The U.S. Court of Appeals for the First Circuit recently sided with an ever-increasing line of cases clarifying the type of payments that may be added to a fixed salary without violating the fluctuating workweek method described in 29 C.F.R § 778.114.  The Court distinguished additional hourly-based pay from performance-based bonuses in this context, and re-affirmed that employers retain significant discretion in crafting and implementing creative compensation plans — including pay plans that combine various types of compensation — to meet business needs and incentivize their workers.

The Plaintiff’s Attack on GNC’s “Combo” Pay Plan

In Lalli v. General Nutrition Centers, In., et al., GNC Store Manager Joseph Lalli received a fixed weekly salary regardless of his hours worked, plus weekly commissions for his sales. Because he received a fixed salary for fluctuating hours plus weekly performance-based bonuses, GNC calculated his overtime rate using the “half-time” method outlined in the FLSA interpretive bulletins at 29 C.F.R § 778.114 and § 778.118.  Lalli challenged the company’s overtime calculations on the basis that his commissions altered the fixed nature of his weekly pay and thus removed his compensation from the half-time purview of Section 778.114.

Employee Compensation: Have It Your Way (Almost)

In denying the Plaintiff’s claims (more on that below), the First Circuit confirmed that employers should be able to structure compensation plans to suit their business needs and incentivize their workers, and that employers should not be restrained by the compensation plan examples outlined in 29 C.F.R. § 778.109-.122.  While noting that the two pay plans at issue (fixed salary for fluctuating hours and commissions) were “‘examples’ of compliant pay structures,” the First Circuit explicitly rejected the implication that a “pay scheme must fall within a regulatory example in order to comply with the [FLSA].”  As in this case, the Court explained, “different types of remuneration…may be combined in a compliant compensation plan.”  Indeed, the Court concluded, “[i]t was not the purpose of Congress in enacting the [FLSA] to impose upon the almost infinite variety of employment situations a single, rigid form of wage agreements.”

Additional Performance-Based Pay Does Not Jeopardize the Fluctuating Workeek Method

Lalli argued his salary was not “fixed” for purposes of Section 778.114 because his compensation fluctuated from week to week on account of the commissions he earned, citing in support the First Circuit’s 2003 O’Brien v. Town of Agawam decision and an April 2011 DOL bulletin.
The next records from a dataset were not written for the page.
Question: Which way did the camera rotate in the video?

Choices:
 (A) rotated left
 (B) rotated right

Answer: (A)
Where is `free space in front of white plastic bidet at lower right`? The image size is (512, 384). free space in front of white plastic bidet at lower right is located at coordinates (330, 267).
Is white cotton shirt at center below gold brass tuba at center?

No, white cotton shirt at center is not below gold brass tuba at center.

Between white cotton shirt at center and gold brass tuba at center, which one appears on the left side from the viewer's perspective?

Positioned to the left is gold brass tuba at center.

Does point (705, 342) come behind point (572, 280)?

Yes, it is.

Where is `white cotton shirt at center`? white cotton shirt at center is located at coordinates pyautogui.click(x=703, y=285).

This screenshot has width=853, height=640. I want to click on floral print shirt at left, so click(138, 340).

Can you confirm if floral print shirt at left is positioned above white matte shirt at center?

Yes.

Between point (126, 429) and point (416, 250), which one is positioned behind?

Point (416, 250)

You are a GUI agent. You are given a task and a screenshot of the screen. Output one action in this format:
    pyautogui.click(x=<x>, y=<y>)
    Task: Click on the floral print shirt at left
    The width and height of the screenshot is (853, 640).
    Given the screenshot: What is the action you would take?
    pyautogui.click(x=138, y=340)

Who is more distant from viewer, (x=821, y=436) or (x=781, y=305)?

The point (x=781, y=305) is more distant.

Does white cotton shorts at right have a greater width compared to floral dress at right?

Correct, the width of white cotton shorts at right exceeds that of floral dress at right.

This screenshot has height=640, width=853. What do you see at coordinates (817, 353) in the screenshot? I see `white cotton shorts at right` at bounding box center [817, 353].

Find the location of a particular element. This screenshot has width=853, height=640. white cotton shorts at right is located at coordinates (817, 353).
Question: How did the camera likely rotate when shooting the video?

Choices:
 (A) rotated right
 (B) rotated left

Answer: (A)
The O’Brien court held that contractually-stipulated overtime pay for each hour in excess of eight per shift and an additional bonus of $10 per week for nightshifts, in addition to the employees’ salaries, disrupted the “fixed salary” element of the fluctuating workweek.  Further, in July 2008, the DOL proposed a change to 29 C.F.R. § 778.114 to clarify the validity of the fluctuating workweek when paired with “overtime premiums and other bonus and non-overtime premiums.”  In its April 2011 bulletin, however, the DOL changed course and opted to leave Section 778.114 unaltered.  Lalli argued that this change of heart was meant to signal that Section 778.114 is not applicable whenever bonuses or additional payments are included on top of a fixed salary.
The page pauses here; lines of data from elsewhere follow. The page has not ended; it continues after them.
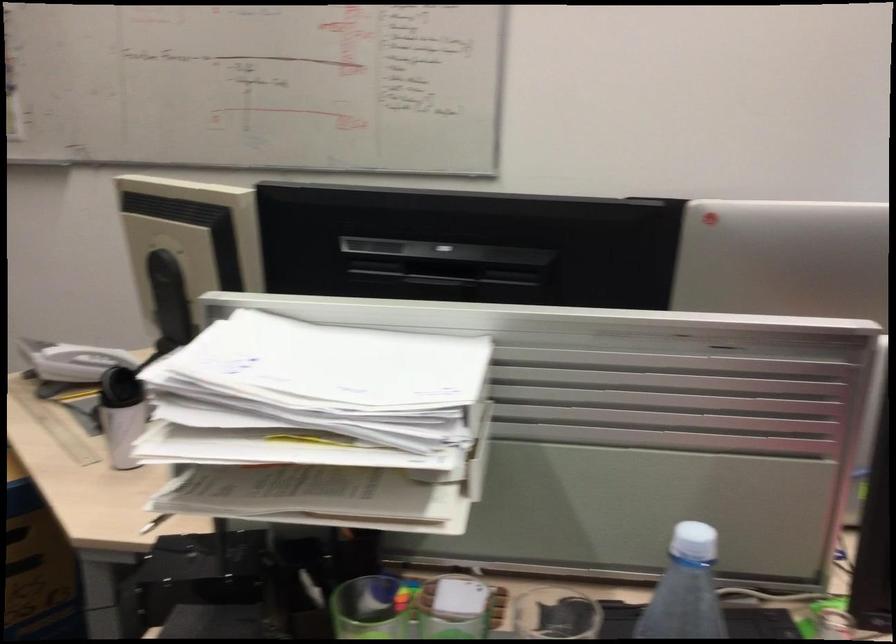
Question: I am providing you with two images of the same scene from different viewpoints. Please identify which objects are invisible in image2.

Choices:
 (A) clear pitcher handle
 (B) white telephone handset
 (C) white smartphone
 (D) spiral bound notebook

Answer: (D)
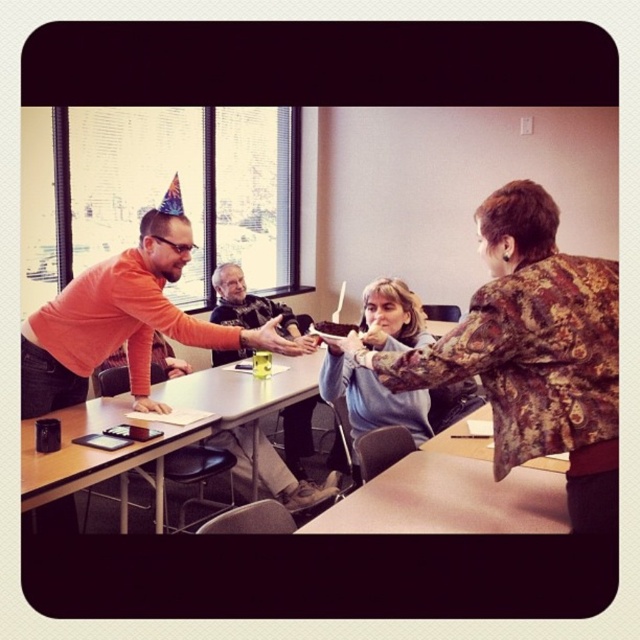
Question: Where is orange matte shirt at left located in relation to black leather jacket at center in the image?

Choices:
 (A) below
 (B) above

Answer: (A)

Question: Does floral-patterned blouse at center appear over orange matte shirt at left?

Choices:
 (A) no
 (B) yes

Answer: (A)

Question: Based on their relative distances, which object is nearer to the orange matte shirt at left?

Choices:
 (A) black leather jacket at center
 (B) light blue sweater at center
 (C) black plastic table at lower left
 (D) floral-patterned blouse at center

Answer: (C)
According to the First Circuit, both authorities were inapposite to this case.  “[N]either the O’Brien decision nor the DOL’s April 2011 bulletin,” the Court noted, “reach or answer the particular question posed here: whether a compensation structure employing a fixed salary still complies with section 778.114 when it includes additional, variable performance-based commissions.”  O’Brien was distinguishable, the Court said, because Lalli’s performance-based compensation was unrelated to hours worked.  Similarly, the DOL’s 2011 bulletin was unavailing because it cited only to cases rejecting hours-based bonuses. As the First Circuit observed, “[i]f anything, the DOL bulletin indirectly approved of the developing distinction between time-based and performance-based bonuses.”

Ultimately, the Court rejected Lalli’s plea that “two rights make a wrong,” holding that “GNC’s pay scheme epitomizes the compensation arrangements illustrated in sections 778.114 and 778.118, and the mere combination of these two permissible methods does not render the former inapplicable.”  While this decision reinforces employers’ wide latitude in implementing creative and multi-faceted compensation plans, creativity and discretion should not be interpreted as a substitute for overtime compliance.  In this case, the half-time overtime method under Section 778.114 was lawfully paired with the half-time overtime method under Section 778.118.  Employers seeking to implement other or more creative combinations should consult with experienced wage-hour counsel to ensure their pay plans are compliant.